By Mata Press Service
Vietnam has launched an international manhunt for a Canadian businessman who is accused of swindling about 1,000 people by luring them into trading in gold and foreign currencies.
Canadian, Stanley Elliot Tan, the chief representative of Golden Rock International, an online trading brokerage company, disappeared along with his financial director Patrick Cheng Kwok Ping after getting access to nearly US$10 million of investor’s money.
Tan, born Oct 28, 1961 is reportedly carrying a Canadian passport with the number LJ 474764 while Cheng, 40, is a British national with passport number 715307324.
Media reports in Vietnam said local authorities have contacted Interpol, the Canadian embassy in Ho Chi Minh City and authorities in Hong Kong to help nab the duo.
Tan has been chief representative of Golden Rock since it was opened in August 2005.
The company was licensed to conduct market research in Vietnam and liaise with local partners on projects initiated by a Hong Kong-based company.
The company began to dabble in currency trading in January last year.
By the end of October 2006, Golden Rock had 1,000 Vietnamese clients and 200 business staff.
Though it did not function as a financial investment company, it lured money from the public by offering high interest rates of 14% and 15% per month
Under Vietnamese law, people cannot sue Golden Rock Vietnam because it acts solely as a broker for a Hong Kong firm.
Since Golden Rock was not licensed, the investors themselves could be charged for conducting illegal financial transactions.
The Golden Rock case is the second to have struck the Vietnamese middle class in recent months
The first case involved a company called VietSec, an arm of the Australia-based Somerset & Morgan Capital.
Investors told the Vietnam Investment Review the Ho Chi Minh City-based company had mobilised capital from clients to carry out gold trading activities on the Loco market in London and wooed them into trading online.
Clients were asked to pay a security deposit to Somerset through VietSec before making any transactions. They were instructed by VietSec employees to deposit tens of thousands of dollars into accounts, download software from the Somerset & Morgan Capital website and trade gold online. In the first days of trial trading, they always made a profit, but lost money on all the deals that followed.

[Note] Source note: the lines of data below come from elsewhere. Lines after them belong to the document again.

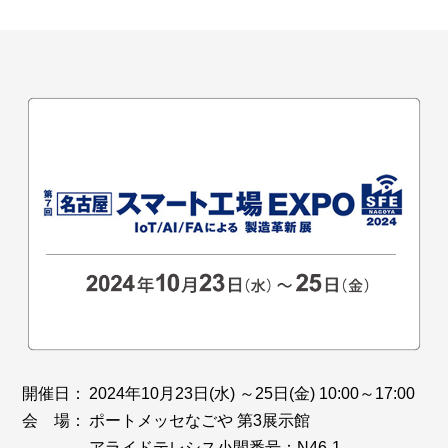
開催日：
2024年10月23日(水) ～25日(金) 10:00～17:00
会 場：
ポートメッセなごや 第3展示館
アライドテレシス小間番号：N46-1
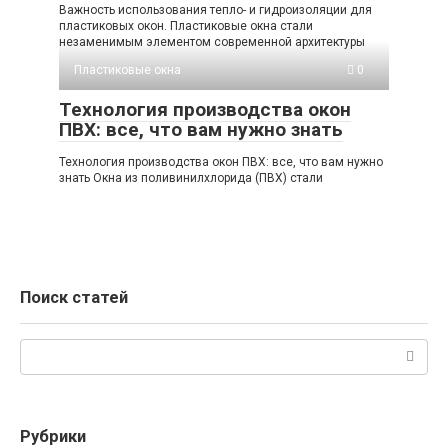
Важность использования тепло- и гидроизоляции для
пластиковых окон. Пластиковые окна стали
незаменимым элементом современной архитектуры
Пластиковые окна
0
Технология производства окон
ПВХ: все, что вам нужно знать
Технология производства окон ПВХ: все, что вам нужно
знать Окна из поливинилхлорида (ПВХ) стали
Поиск статей
Поиск:
Рубрики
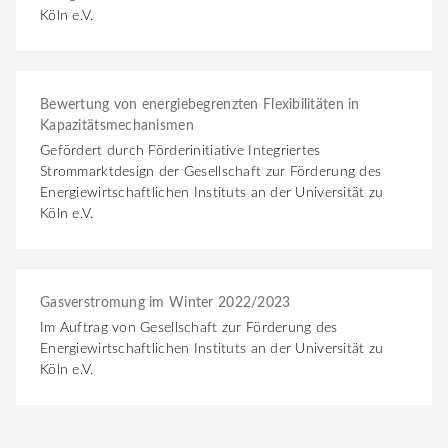
Köln e.V.
Bewertung von energiebegrenzten Flexibilitäten in
Kapazitätsmechanismen
Gefördert durch Förderinitiative Integriertes
Strommarktdesign der Gesellschaft zur Förderung des
Energiewirtschaftlichen Instituts an der Universität zu
Köln e.V.
Gasverstromung im Winter 2022/2023
Im Auftrag von Gesellschaft zur Förderung des
Energiewirtschaftlichen Instituts an der Universität zu
Köln e.V.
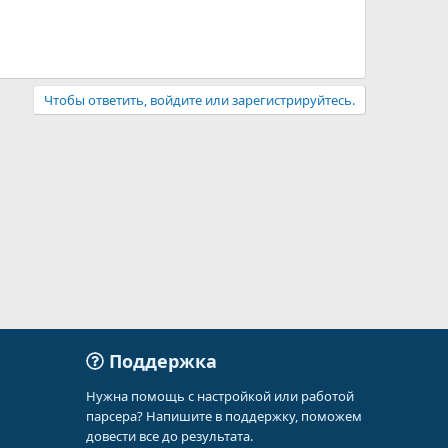
Чтобы ответить, войдите или зарегистрируйтесь.
Поддержка
Нужна помощь с настройкой или работой
парсера? Напишите в поддержку, поможем
довести все до результата.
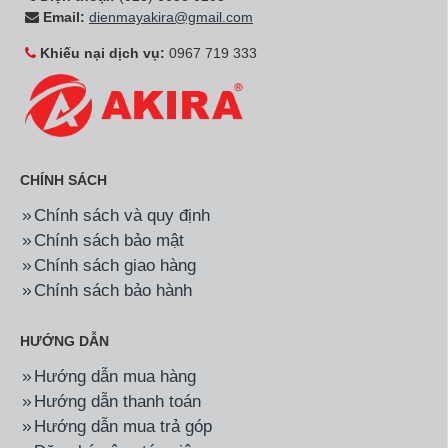
Email:
dienmayakira@gmail.com
Khiếu nại dịch vụ:
0967 719 333
CHÍNH SÁCH
Chính sách và quy định
Chính sách bảo mật
Chính sách giao hàng
Chính sách bảo hành
HƯỚNG DẪN
Hướng dẫn mua hàng
Hướng dẫn thanh toán
Hướng dẫn mua trả góp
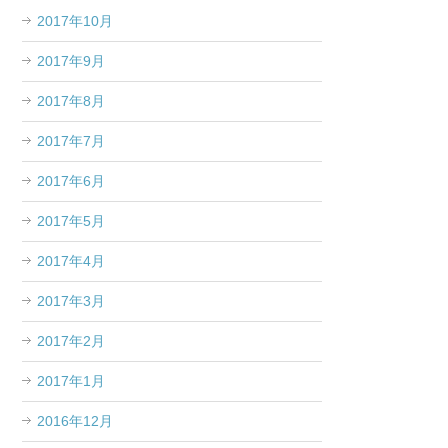
2017年10月
2017年9月
2017年8月
2017年7月
2017年6月
2017年5月
2017年4月
2017年3月
2017年2月
2017年1月
2016年12月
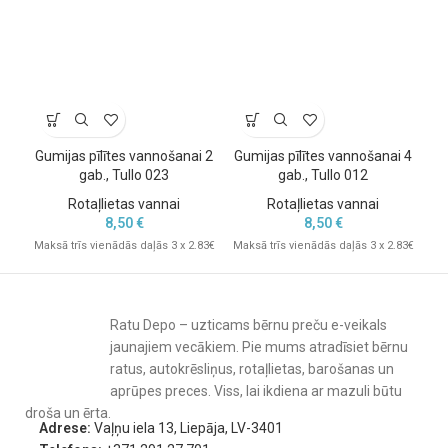
Gumijas pīlītes vannošanai 2
Gumijas pīlītes vannošanai 4
L
gab., Tullo 023
gab., Tullo 012
Rotaļlietas vannai
Rotaļlietas vannai
8,50
€
8,50
€
Mak
Maksā trīs vienādās daļās 3 x 2.83€
Maksā trīs vienādās daļās 3 x 2.83€
Ratu Depo – uzticams bērnu preču e-veikals
jaunajiem vecākiem. Pie mums atradīsiet bērnu
ratus, autokrēsliņus, rotaļlietas, barošanas un
aprūpes preces. Viss, lai ikdiena ar mazuli būtu
droša un ērta.
Adrese:
Vaļņu iela 13, Liepāja, LV-3401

Clients lost amounts ranging from tens to hundreds of thousands of dollars.
Trading in gold or foreign currencies is a form of foreign exchange that must be licensed by the State Bank to be legal, according to Nguyen Thi Minh Lan, head of the State Bank’s foreign exchange management department in Ho Chi Minh City. “The State Bank has never issued such a license to VietSec and Golden Rock,” she confirmed. “Thus, those investors also violated Vietnamese laws when they directly conducted business with foreign organisations,” she added.
She also said such investors could not transfer money abroad through banks for the purpose of trading in currencies under banking rules without first declaring the purpose of the transfer.